High school diploma / GED and 12 years in Engineering, Manufacturing, Packaging or Quality experience in pharmaceutical, medical device or biotechnology companies.
Detailed technical understanding of bio-processing and manufacturing operations
Develop, manage, and implement process improvements
Experience with Lean principals (Kaizen, Six Sigma, Operational Excellence) and knowledge of problem-solving techniques
Experience in participating and helping lead cross-functional teams
Collaborate with staff at all levels in the organization, including technical and management staff within manufacturing, process development, and quality
Experience with change control process and change management
Skilled in performance of GMP production operations
Regulatory knowledge and interactions
Project management skills
Excellent organizational, technical writing, presentation, and verbal skills
Knowledge of data analysis and control charting
Some of the vast rewards of working here
As we work to develop treatments that take care of others, so we work to care for our teammates’ professional and personal growth and well-being.

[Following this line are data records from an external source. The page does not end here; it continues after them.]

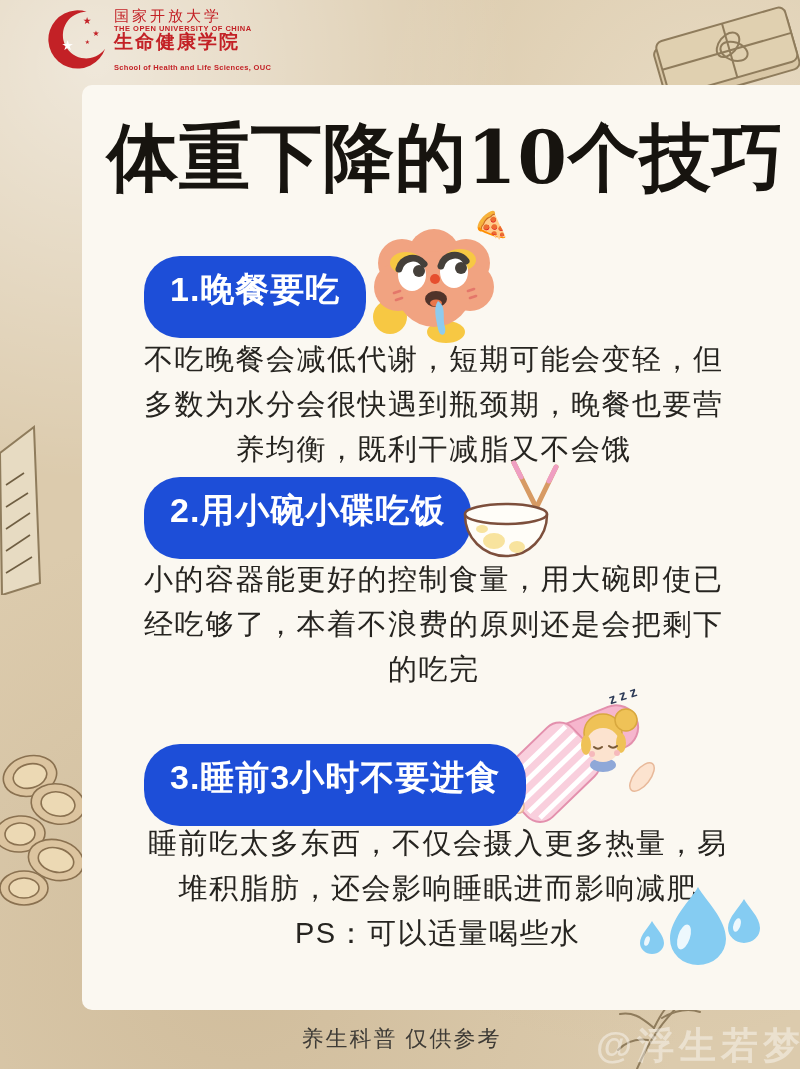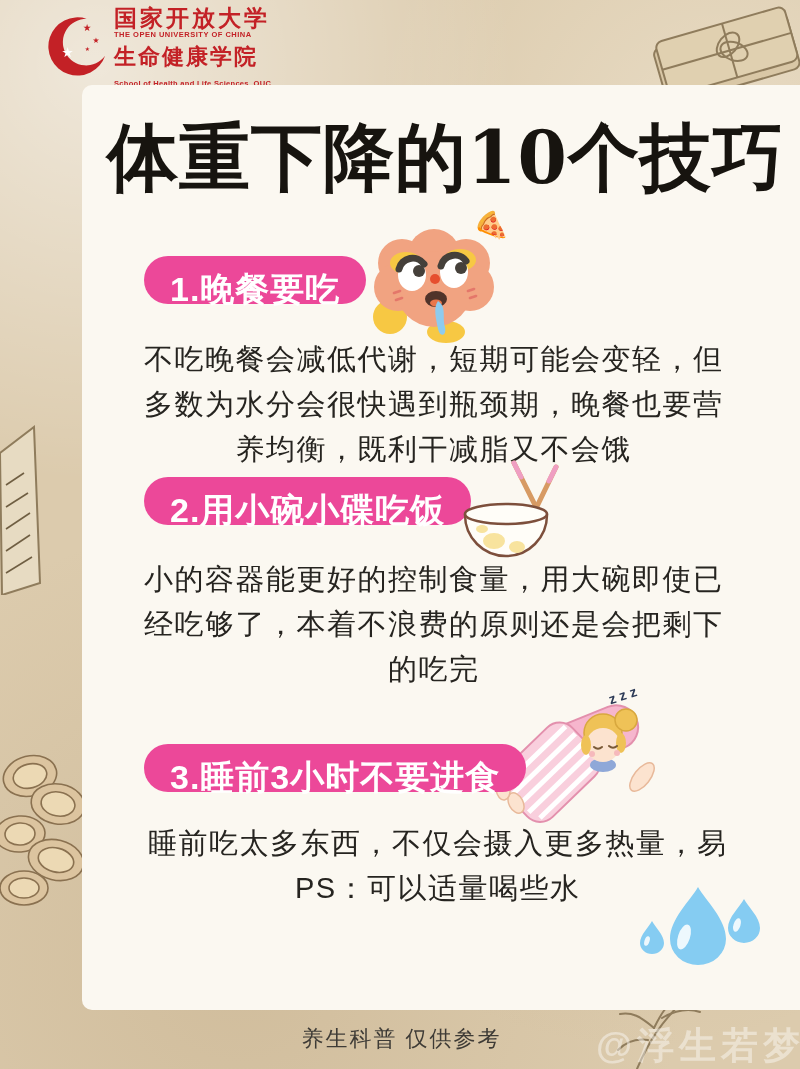"国家开放大学" .logo-cn1 { font-size: 23px -> 15px; font-weight: bold -> normal }
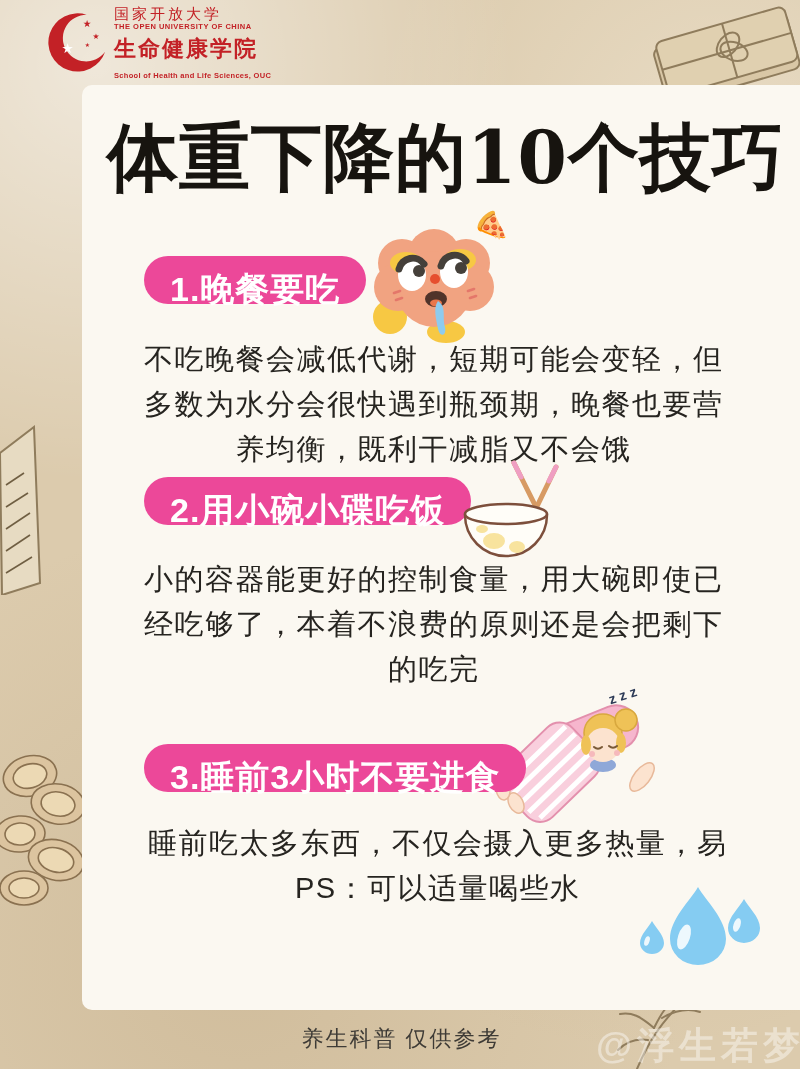"生命健康学院" .logo-cn2 { font-size: 22px -> 19px; margin-top: 6px -> 0 }
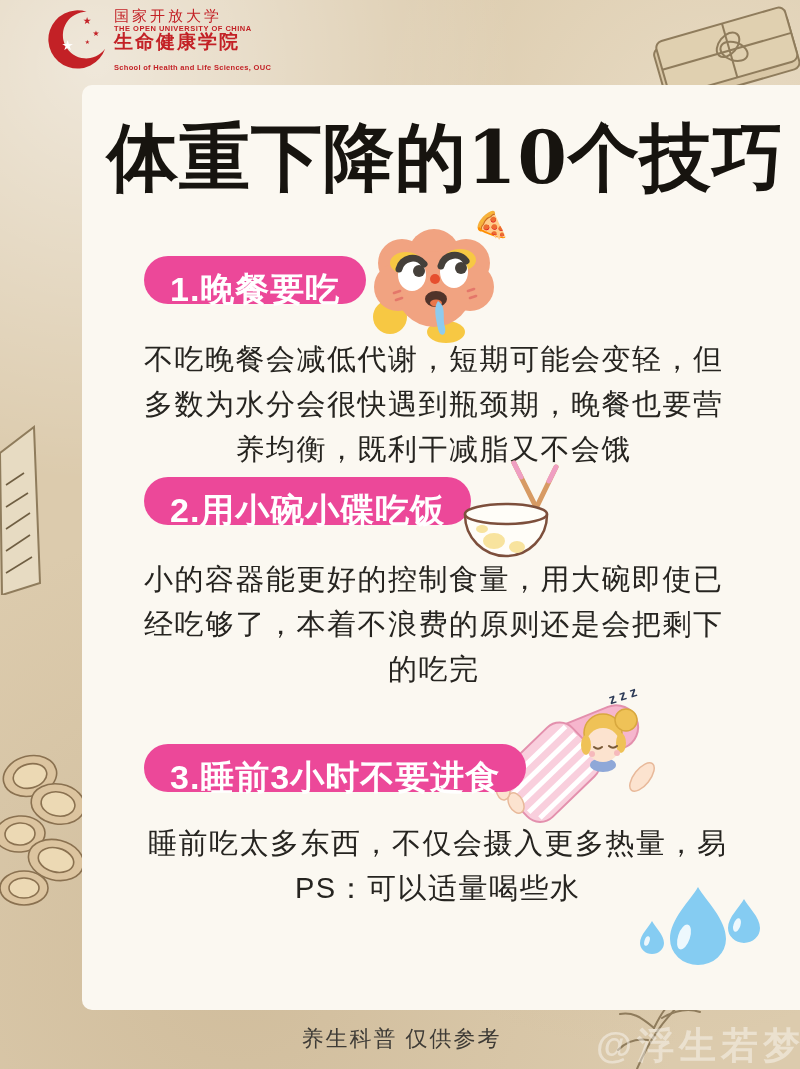"1.晚餐要吃" .badge { background: #ec4899 -> #1d4ed8; height: 48px -> 82px }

Full support and career-development resources to expand your skills, enhance your expertise, and maximize your potential along your career journey.
A diverse and inclusive community of belonging, where teammates are empowered to bring ideas to the table and act.
Generous Total Rewards Plan—comprising health, finance and wealth, work/life balance, and career benefits.
Apply now for a career that defies imagination
Objects in your future are closer than they appear. Join us.
If you're seeking a career where you can truly make a difference in the lives of others, a career where you can work at the absolute forefront of biotechnology with the top minds in the field, you'll find it at Amgen.
Amgen, a biotechnology pioneer, discovers, develops and delivers innovative human therapeutics. Our medicines have helped millions of patients in the fight against cancer, kidney disease, rheumatoid arthritis and other serious illnesses.
As an organization dedicated to improving the quality of life for people around the world, Amgen fosters an inclusive environment of diverse, ethical, committed and highly accomplished people who respect each other but compete intensely to win. Together, we live the Amgen values as we continue advancing science to serve patients.
Amgen is an Equal Opportunity employer and will consider all qualified applicants for employment without regard to race, color, religion, sex, sexual orientation, gender identity, national origin, protected veteran status, or disability status.
We will ensure that individuals with disabilities are provided reasonable accommodation to participate in the job application or interview process, to perform essential job functions, and to receive other benefits and privileges of employment. Please contact us to request accommodation.
Amgen requires all staff in the United States, Puerto Rico and Canada to be vaccinated from COVID 19 as a condition of employment. In accordance with applicable law, Amgen will provide reasonable accommodations to staff members who qualify on the basis of a medical reason or a sincerely held religious belief, practice, or observance. Such accommodation may not pose an undue hardship to Amgen, its operations, or its staff.